Alguns destes miúdos
vão carregar para a escola a dor de alma que sentem mas não entendem, por
vezes.
Não, não tenho
nenhuma visão idealizada dos miúdos, nem acho que tudo lhes deve ser permitido
ou desculpado e também sei que alguns fazem coisas inaceitáveis e, portanto,
não toleráveis. Só estou a dizer que muitas vezes a alma dói tanto que a cabeça
e o corpo se perdem e fogem para a frente atrás do nada que se esconde na
adrenalina dos limites.
Espreitem a alma dos
miúdos, sem medo, com vontade de perceber porque lhes dói e surpreender-se-ão
com a fragilidade e vulnerabilidade de alguns que se mascaram de heróis para
uns ou bandidos para outros, procurando todos os dias enganar a dor da alma.
Eles não sabem, eu
também não, o que é a alma. Um gaiato dizia-me uma vez, “dói-me aqui
dentro, não sei onde”.
A resposta das comunidades a esta situação tem
necessariamente de ser repensada. Segundo dados da Direcção Geral de
Reinserção, cerca de 40% dos adolescentes internados voltam aos Centros
Educativos ou às prisões após os 16 anos. Esta altíssima taxa de reincidência mostra
a falência do Projecto Educativo, obrigatoriamente definido para todos os
adolescentes internados que assentaria em dois eixos fundamentais, formação
pessoal e formação escolar e profissional. É neste âmbito que o trabalho tem
que ser optimizado. É imprescindível que os meios humanos e os recursos
materiais sejam suficientes para que se minimize até ao possível os riscos de
reincidência.
A Presidente da Câmara Municipal de Setúbal
reclama mais e melhor policiamento. Como é evidente, é fundamental garantir a
segurança das comunidades mas não é suficiente. A intervenção punitiva e
repressiva, necessária insisto, aparece em fim de linha, não pode constituir a
principal forma pois não intervém nas causas, apenas nas consequências.
Por mais policiada que seja uma sociedade é
extraordinariamente difícil prevenir processos e episódios desta natureza. A
questão passa, sobretudo, por abordagens de natureza mais preventiva na
tentativa de construção de Projectos de vida viáveis envolvendo diferentes
recursos das comunidades, passa pela capacidade das estruturas educativas com
os meios e as metodologias adequadas minimizarem o insucesso e abandono escolares
quase sempre associados a situações como a do Bairro da Bela Vista.

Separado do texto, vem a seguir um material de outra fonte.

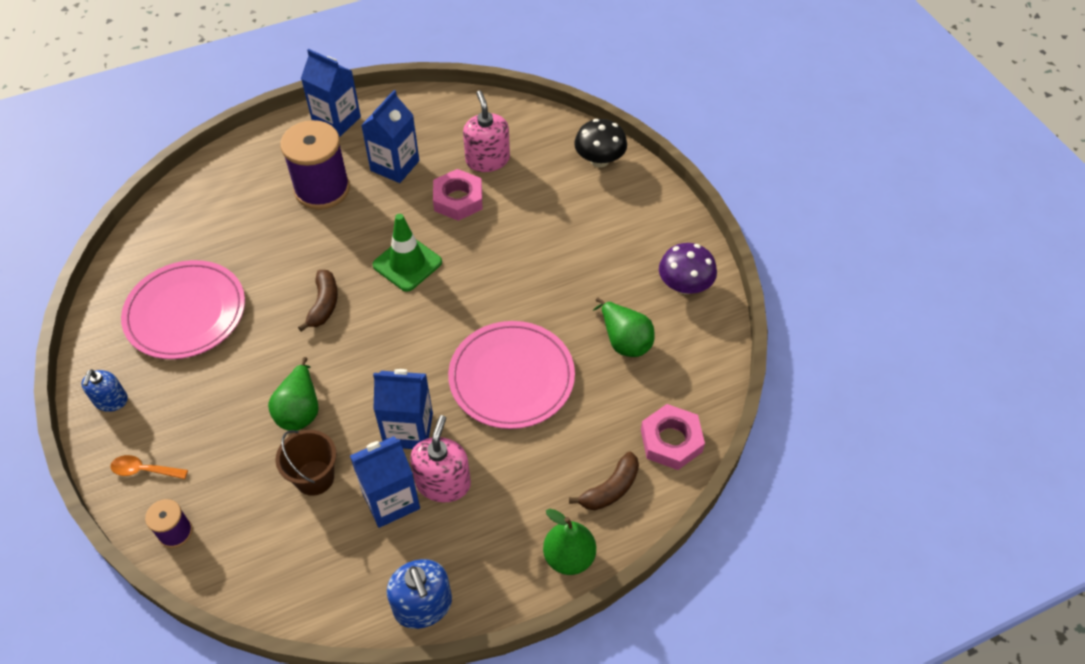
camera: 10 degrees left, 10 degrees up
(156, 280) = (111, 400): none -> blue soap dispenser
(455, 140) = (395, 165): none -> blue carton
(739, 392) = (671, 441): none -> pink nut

É importante ainda uma permanente atenção às
pessoas, ao seu bem-estar, tentando detectar, tanto quanto possível, sinais que
indiciem o risco de enveredar por um caminho que se percebe como começa, mas
nunca se sabe como acaba.
A falta de eficácia e de recursos nos processos
de intervenção em situações mais precoces tem como consequência a emergência de
casos mais graves que poderão aumentar potenciados pelas dificuldades.
Com custos
insustentáveis para os próprios e para as comunidades.